## Prompt 1
Count how many lines of the records contain the string "kern", treating uppercase and lowercase as different, and give only that number.

2024-01-03 07:27:14.171 ERROR (main) [] o.a.s.s.SolrDispatchFilter Could not start Dispatch Filter. => javax.servlet.UnavailableException: Error processing the request. CoreContainer is either not initialized or shutting down.
    at org.apache.solr.servlet.CoreContainerProvider.waitForCoreContainer(CoreContainerProvider.java:156)

This does not happen if I kubectl apply -f yaml.yaml without the basic auth property. One more thing I noticed is, the error miraculously goes away if I just kubectl delete pod/dev-solrcloud-1 since it gets re-created.

HoustonPutman commented 3 months ago

That sounds like a race-condition for bootstrapping the security.json... How strange. This only happens when creating the cloud for the first time, correct?

sgowda97 commented 3 months ago

@HoustonPutman Yes, happens only for the first time. As a workaround, I added the following code to my solr-cloud yaml, it temporarily fixed the issue.

initContainers: # fix for https://github.com/apache/solr-operator/issues/672#issue-2063779008
      - command:
        - sh
        - -c
        - "host=$(printenv | grep ZOOKEEPER_CLIENT_SERVICE_HOST | cut -d= -f2); until echo 'stat' | nc $host 2181 | grep Zookeeper; do echo waiting for zookeeper; sleep 2; done;"
        image: library/busybox:1.28.0-glibc
        imagePullPolicy: IfNotPresent
        name: verify-zookeeper-before-solr

## Prompt 2
From the Solr thread, copy verbatim the part that opens with the words containing "That sounds like" and closes with "first time, correct?".

## Supplied entries
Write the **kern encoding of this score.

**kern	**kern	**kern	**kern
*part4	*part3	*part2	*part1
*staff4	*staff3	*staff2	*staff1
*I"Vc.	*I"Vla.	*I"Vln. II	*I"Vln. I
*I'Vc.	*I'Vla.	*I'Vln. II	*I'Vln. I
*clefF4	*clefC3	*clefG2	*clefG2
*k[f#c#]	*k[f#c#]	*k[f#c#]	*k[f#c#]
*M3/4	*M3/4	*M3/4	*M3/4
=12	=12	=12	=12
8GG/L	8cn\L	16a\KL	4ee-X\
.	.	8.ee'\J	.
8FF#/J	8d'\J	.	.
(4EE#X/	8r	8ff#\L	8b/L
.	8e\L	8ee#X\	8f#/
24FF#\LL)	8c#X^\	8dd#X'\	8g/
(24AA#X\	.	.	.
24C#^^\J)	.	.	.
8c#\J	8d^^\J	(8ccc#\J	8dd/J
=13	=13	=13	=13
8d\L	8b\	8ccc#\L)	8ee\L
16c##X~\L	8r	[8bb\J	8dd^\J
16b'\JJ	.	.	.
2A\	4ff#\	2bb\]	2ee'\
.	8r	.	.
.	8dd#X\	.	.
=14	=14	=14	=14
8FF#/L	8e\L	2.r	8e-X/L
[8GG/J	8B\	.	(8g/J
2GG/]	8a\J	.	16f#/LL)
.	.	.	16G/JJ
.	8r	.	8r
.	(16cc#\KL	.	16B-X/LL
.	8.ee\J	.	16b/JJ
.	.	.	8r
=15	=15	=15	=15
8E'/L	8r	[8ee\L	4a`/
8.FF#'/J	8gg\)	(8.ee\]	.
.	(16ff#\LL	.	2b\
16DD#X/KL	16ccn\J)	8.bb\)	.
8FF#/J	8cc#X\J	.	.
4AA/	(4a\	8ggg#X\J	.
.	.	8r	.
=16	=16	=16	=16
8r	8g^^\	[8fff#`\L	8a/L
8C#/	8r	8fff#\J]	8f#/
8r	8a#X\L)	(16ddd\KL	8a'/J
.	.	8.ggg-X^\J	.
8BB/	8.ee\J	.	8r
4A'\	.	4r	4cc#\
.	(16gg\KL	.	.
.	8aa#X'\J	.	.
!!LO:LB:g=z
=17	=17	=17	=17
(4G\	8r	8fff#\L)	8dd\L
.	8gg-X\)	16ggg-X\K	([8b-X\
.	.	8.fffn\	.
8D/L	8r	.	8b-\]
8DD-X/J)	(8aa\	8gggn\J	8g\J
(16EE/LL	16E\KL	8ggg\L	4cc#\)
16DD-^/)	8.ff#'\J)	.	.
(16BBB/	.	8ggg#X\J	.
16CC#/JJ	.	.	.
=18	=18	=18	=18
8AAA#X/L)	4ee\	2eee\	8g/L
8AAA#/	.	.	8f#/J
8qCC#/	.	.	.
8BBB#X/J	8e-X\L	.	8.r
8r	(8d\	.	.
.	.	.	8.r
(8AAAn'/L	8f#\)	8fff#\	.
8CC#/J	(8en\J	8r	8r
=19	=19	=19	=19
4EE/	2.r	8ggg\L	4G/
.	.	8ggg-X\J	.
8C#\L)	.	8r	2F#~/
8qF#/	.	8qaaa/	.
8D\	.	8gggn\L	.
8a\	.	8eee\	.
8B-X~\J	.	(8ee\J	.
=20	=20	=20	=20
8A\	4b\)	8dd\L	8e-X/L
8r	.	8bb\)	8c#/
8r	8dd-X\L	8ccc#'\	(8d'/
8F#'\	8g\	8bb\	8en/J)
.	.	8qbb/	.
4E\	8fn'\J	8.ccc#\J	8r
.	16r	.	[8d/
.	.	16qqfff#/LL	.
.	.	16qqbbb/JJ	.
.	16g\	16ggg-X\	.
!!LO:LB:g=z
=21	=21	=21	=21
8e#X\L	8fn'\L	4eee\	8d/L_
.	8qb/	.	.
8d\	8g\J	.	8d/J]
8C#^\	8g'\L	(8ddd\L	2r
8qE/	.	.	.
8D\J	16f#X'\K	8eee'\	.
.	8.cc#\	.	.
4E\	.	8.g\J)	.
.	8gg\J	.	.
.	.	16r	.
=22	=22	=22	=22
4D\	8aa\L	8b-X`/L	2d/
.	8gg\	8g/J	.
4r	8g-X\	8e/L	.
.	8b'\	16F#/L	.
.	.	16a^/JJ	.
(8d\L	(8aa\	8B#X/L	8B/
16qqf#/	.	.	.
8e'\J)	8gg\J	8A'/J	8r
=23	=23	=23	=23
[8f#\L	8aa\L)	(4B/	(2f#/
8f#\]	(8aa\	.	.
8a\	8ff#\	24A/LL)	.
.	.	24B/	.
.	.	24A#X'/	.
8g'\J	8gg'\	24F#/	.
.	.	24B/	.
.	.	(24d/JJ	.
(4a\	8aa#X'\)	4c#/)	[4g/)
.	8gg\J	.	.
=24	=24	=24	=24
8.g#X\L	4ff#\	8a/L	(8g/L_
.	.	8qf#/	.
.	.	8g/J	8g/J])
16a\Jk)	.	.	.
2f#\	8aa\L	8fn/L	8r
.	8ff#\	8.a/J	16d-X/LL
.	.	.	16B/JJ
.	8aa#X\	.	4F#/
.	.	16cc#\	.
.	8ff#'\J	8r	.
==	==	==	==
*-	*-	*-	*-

## Full solution 1
2

## Full solution 2
That sounds like a race-condition for bootstrapping the security.json... How strange. This only happens when creating the cloud for the first time, correct?